Julian Saporiti fronted the Berklee-trained indie-rock group The Young Republic from 2004-10. After releasing several well received albums and touring extensively around North America and Europe, Saporiti relocated to Laramie, Wyoming to pursue an M.A. in American Studies. While there, he made several trips to the remains of the Heart Mountain concentration camp in northwest Wyoming where, during World War II, the U.S. government unconstitutionally incarcerated over 10,000 people of Japanese descent, most of whom were American citizens. These trips inspired Saporiti to begin interviewing camp survivors and researching the music performed in the camps. From these interviews, and from thinking about his own displaced family of Vietnamese refugees, he began work on No-No Boy.

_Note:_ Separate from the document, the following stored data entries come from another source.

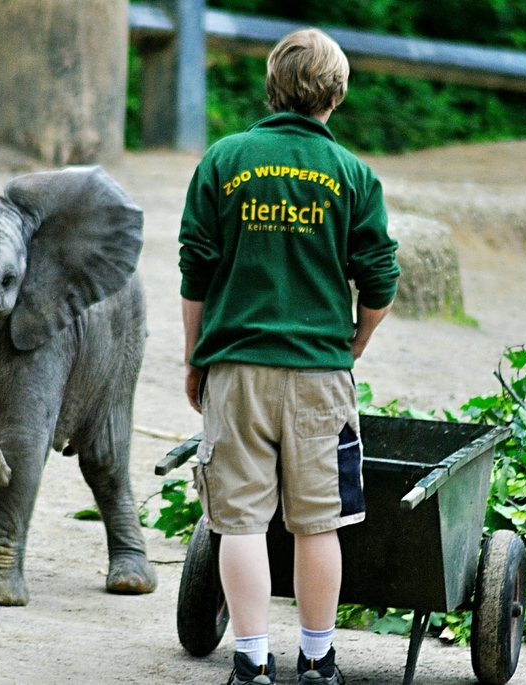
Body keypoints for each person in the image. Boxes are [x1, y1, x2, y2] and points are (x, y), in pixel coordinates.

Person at [178, 27, 399, 685]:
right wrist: (352, 344)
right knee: (318, 523)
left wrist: (197, 357)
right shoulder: (354, 174)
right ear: (337, 93)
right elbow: (381, 279)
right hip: (319, 376)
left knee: (239, 520)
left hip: (237, 369)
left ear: (272, 87)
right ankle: (318, 659)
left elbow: (196, 267)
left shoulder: (224, 159)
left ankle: (250, 663)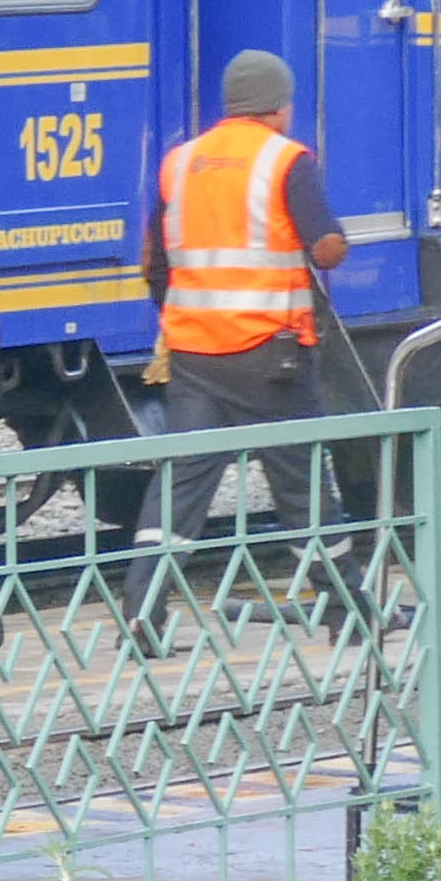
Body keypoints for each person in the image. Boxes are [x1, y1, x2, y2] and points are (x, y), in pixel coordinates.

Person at [121, 50, 378, 639]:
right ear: (280, 105)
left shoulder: (180, 163)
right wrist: (337, 246)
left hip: (193, 355)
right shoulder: (287, 161)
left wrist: (184, 317)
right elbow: (325, 246)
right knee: (302, 485)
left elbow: (154, 262)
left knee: (181, 485)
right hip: (272, 356)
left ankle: (142, 612)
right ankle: (347, 612)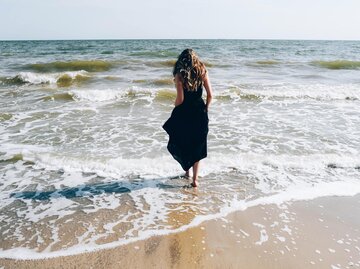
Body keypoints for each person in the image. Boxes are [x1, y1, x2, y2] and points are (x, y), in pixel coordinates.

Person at [163, 49, 213, 187]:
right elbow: (210, 95)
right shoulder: (203, 71)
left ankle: (187, 171)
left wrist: (175, 110)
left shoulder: (180, 75)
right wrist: (206, 108)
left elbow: (180, 100)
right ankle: (195, 180)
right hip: (200, 112)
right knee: (198, 146)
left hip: (185, 113)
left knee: (184, 141)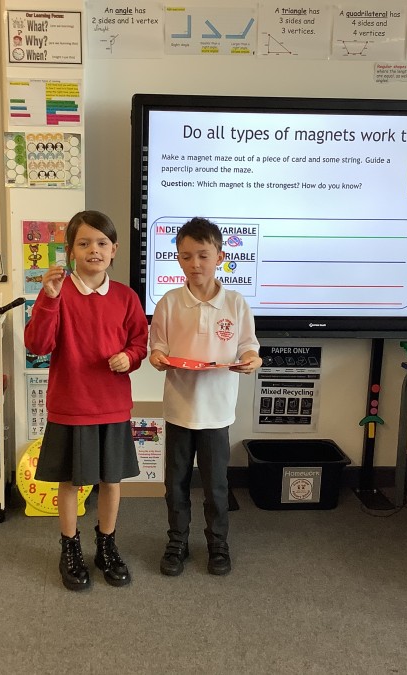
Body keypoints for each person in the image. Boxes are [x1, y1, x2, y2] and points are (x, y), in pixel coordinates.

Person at [24, 210, 148, 591]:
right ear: (70, 251)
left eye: (101, 242)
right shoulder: (57, 294)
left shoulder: (126, 297)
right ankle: (70, 547)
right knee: (70, 481)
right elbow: (37, 344)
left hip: (112, 405)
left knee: (111, 480)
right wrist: (47, 299)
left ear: (114, 250)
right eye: (84, 243)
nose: (94, 249)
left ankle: (106, 545)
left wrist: (129, 357)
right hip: (71, 405)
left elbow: (139, 342)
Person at [149, 217, 262, 577]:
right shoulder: (169, 302)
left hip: (217, 412)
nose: (194, 264)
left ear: (219, 256)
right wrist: (157, 357)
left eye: (203, 255)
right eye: (186, 256)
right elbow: (157, 346)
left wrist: (252, 359)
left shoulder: (236, 303)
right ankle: (176, 542)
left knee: (216, 486)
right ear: (178, 259)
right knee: (176, 485)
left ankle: (218, 544)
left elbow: (248, 346)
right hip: (179, 409)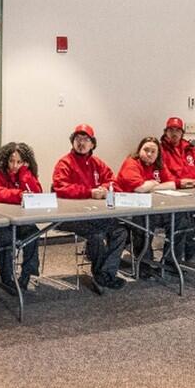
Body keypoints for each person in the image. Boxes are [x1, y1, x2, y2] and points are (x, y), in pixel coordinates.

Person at [51, 123, 128, 293]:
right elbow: (60, 188)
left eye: (86, 139)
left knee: (120, 232)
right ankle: (102, 276)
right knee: (97, 235)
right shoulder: (64, 163)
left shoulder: (97, 163)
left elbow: (113, 181)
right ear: (72, 142)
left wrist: (105, 188)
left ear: (92, 144)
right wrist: (89, 192)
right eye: (78, 139)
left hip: (94, 214)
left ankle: (105, 274)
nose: (82, 143)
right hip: (68, 216)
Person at [0, 141, 42, 294]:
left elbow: (36, 193)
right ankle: (7, 277)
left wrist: (24, 175)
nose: (15, 165)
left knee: (33, 233)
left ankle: (28, 275)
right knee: (5, 236)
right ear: (5, 160)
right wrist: (18, 195)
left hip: (20, 220)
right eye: (11, 161)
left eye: (19, 162)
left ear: (25, 163)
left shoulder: (26, 174)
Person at [116, 136, 179, 276]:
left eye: (153, 151)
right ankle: (145, 266)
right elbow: (139, 188)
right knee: (142, 222)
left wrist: (151, 185)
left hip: (155, 209)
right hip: (130, 211)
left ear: (158, 154)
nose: (149, 154)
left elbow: (172, 185)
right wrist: (153, 185)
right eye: (146, 150)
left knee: (181, 220)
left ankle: (170, 263)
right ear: (140, 150)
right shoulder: (131, 163)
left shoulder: (159, 165)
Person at [159, 116, 195, 264]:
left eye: (178, 130)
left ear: (182, 133)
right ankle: (175, 259)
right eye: (171, 130)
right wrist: (179, 183)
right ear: (166, 132)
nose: (174, 133)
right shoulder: (159, 150)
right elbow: (162, 176)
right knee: (184, 216)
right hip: (171, 197)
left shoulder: (190, 150)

Saporiti is currently based in Providence, Rhode Island, continuing this research, composing and recording music, and pursuing a Ph.D. at Brown University. He also directs the Brown Arts Initiative Songwriters Workshop and teaches an undergraduate course expanding the work of No-No Boy.
Erin Aoyama is currently pursuing a Ph.D. in the American studies department at Brown University. Her research examines the interplay between Japanese American incarceration and the experiences of African Americans in the Jim Crow South, focusing on the two concentration camps in Arkansas and on the segregated American military. Aoyama’s work with No-No Boy is deeply personal. She is a legacy of Heart Mountain camp in Wyoming, where her grandmother was incarcerated during World War II, and her involvement with No-No Boy has been a way to connect with her family’s history through art and storytelling.
Paul Nadal
Symposium organizer and moderator Paul Nadal is a postdoctoral research associate in the Princeton University Program in American Studies. In the summer of 2019 he will join the faculty as an assistant professor in English and American studies.